Question

A satellite that revolves around the earth is a circle of radius 8000 km. The speed at which this satellite be projected into an orbit, will be
A. 3 km/s
B. 16 km/s
C. 7.55 km/s
D. 8 km/s

Answer 1

Hint: For the satellite to revolve in the orbit without being unaffected by the earth’s gravitational field, it must have orbital velocity at which it should move. Recall the formula for orbital velocity of the satellite. Convert the radius of the orbit from km to meter.

Formula used:
Orbital velocity, \[{v_o} = \sqrt {\dfrac{{GM}}{R}} \]
Here, G is the gravitational constant, M is the mass of the earth and R is the radius of the earth.

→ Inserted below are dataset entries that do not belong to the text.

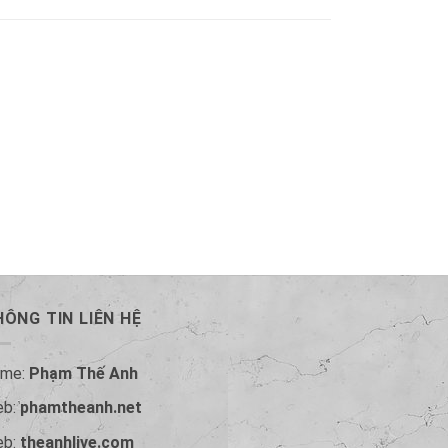
ÔNG TIN LIÊN HỆ
ame:
Phạm Thế Anh
eb:
phamtheanh.net
eb:
theanhlive.com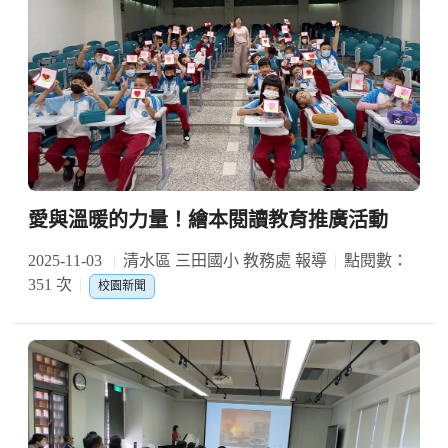
愛與溫暖的力量！繪本閱讀教育推廣活動
2025-11-03
清水區 三田國小 教務處 報導
點閱數：
351 次
校園新聞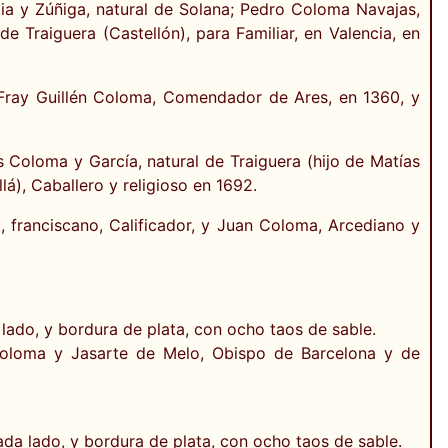
pia y Zúñiga, natural de Solana; Pedro Coloma Navajas,
de Traiguera (Castellón), para Familiar, en Valencia, en
Fray Guillén Coloma, Comendador de Ares, en 1360, y
 Coloma y García, natural de Traiguera (hijo de Matías
), Caballero y religioso en 1692.
 franciscano, Calificador, y Juan Coloma, Arcediano y
do, y bordura de plata, con ocho taos de sable.
Coloma y Jasarte de Melo, Obispo de Barcelona y de
a lado, y bordura de plata, con ocho taos de sable.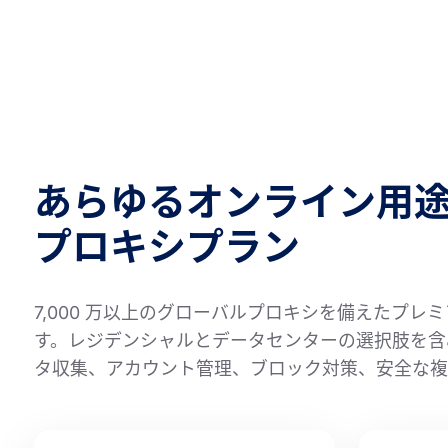
あらゆるオンライン用
プロキシプラン
7,000 万以上のグローバルプロキシを備えたプ
す。レジデンシャルとデータセンターの選択肢を含み
タ収集、アカウント管理、ブロック対策、安全な複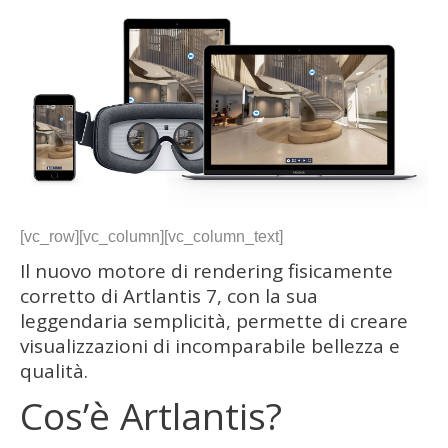
[vc_row][vc_column][vc_column_text]
Il nuovo motore di rendering fisicamente
corretto di Artlantis 7, con la sua
leggendaria semplicità, permette di creare
visualizzazioni di incomparabile bellezza e
qualità.
Cos’è Artlantis?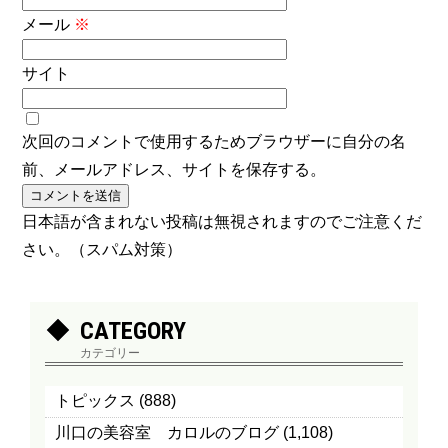
メール
※
サイト
次回のコメントで使用するためブラウザーに自分の名
前、メールアドレス、サイトを保存する。
日本語が含まれない投稿は無視されますのでご注意くだ
さい。（スパム対策）
CATEGORY
カテゴリー
トピックス
(888)
川口の美容室 カロルのブログ
(1,108)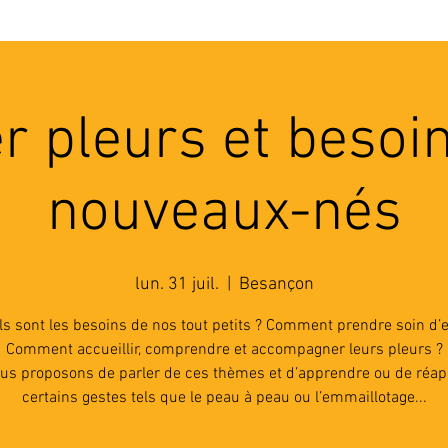
'ASSOCIATION
ACTIVITES
RESSOURCES
A
er pleurs et besoi
nouveaux-nés
lun. 31 juil.
  |  
Besançon
s sont les besoins de nos tout petits ? Comment prendre soin d’e
Comment accueillir, comprendre et accompagner leurs pleurs ?
us proposons de parler de ces thèmes et d’apprendre ou de réa
certains gestes tels que le peau à peau ou l’emmaillotage...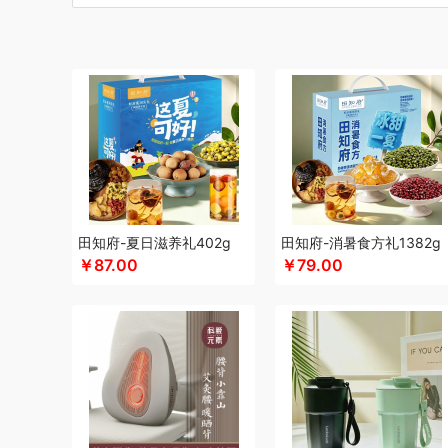
博莱克
博洋家居
倍瑞傲
北斗
倍思
巴天驽
BULL公
CMSH草莓生活
茶艺师
财滚滚
长青兔
厨邦
创维（
晨光
创维（手表类）
Cmierf Kuect （中国CKIR）
创维
德博莱
德力西
达令河谷
得一茶
德则
地球叔叔
德玛
杜邦（餐具类）
德世朗(DESLON)
邓禄普
度佰特
迪士
迪士尼（家纺类）
尔木萄
EPOT（东方韵）
EDIFIER
方然陶瓷
费雪
夫人燕窝
飞利浦（个护类）
富昌
纺王
飞利浦（厨电类）
飞利浦
飞利浦（音频类）
富安娜（
干饭饱饱熊
官栈
广州酒家（包销款）
个杯堂
故宫文
田知府-夏日滋养礼402g
田知府-消暑食方礼1382g
￥87.00
￥79.00
格米（包销款）
广州酒家
高洁丝
桂格
公爵
宫粮
固
HYUNDAI（电器类）
HYUNDAI（数码类）
汉美驰
华
HARVIE&HUDSON
黄金果农
海氏
韩国777
恒源祥
红帕55度
海天（食用油）
虹薇
环球港
徽羚羊
汇可
Jeko&Jeko
九阳
九号
践程JeoyCosy
洁玉（定制款
疆果果
家之礼
聚银家纺
JEEP
洁丽雅（包销款）
嘉唯
极鲜港
金世尊
坚果投影
嘉庆斋
吉潮瑞鲜
金号
鲸选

Complete step by step answer:
We have given that the radius of the orbit of the satellite is \[R = 8000\,{\text{km}}\].When the satellite is revolving in the orbit, it has orbital velocity at which it should move. We have the formula for the orbital velocity of the satellite in the orbit of radius R,
\[{v_o} = \sqrt {\dfrac{{GM}}{R}} \]
Here, G is the gravitational constant, M is the mass of the earth and R is the radius of the earth.
Substituting \[G = 6.67 \times {10^{ - 11}}\], \[M = 5.97 \times {10^{24}}\,{\text{kg}}\] and \[R = 8 \times {10^6}{\text{km}}\] in the above equation, we get,
\[{v_o} = \sqrt {\dfrac{{\left( {6.67 \times {{10}^{ - 11}}} \right)\left( {5.97 \times {{10}^{24}}} \right)}}{{8 \times {{10}^6}}}} \]
\[ \Rightarrow {v_o} = \sqrt {\dfrac{{3.982 \times {{10}^{14}}}}{{8 \times {{10}^6}}}} \]
\[ \Rightarrow {v_o} = \sqrt {4.977 \times {{10}^7}} \]
\[ \Rightarrow {v_o} = 7.55 \times {10^3}\,{\text{m/s}}\]
\[ \therefore {v_o} = 7.55\,{\text{km/s}}\]
Therefore, the satellite must be projected into the orbit with speed 7.55 km/s.

So, the correct answer is option C.

Note:The orbital velocity of the satellite is independent of the mass of the satellite. The only variable is the radius of the orbit. If the satellite revolves around the earth at very low altitude, its orbital speed must be very high. If the orbital speed is less than the required, the satellite will be attracted towards the surface of the earth due to the gravitational force.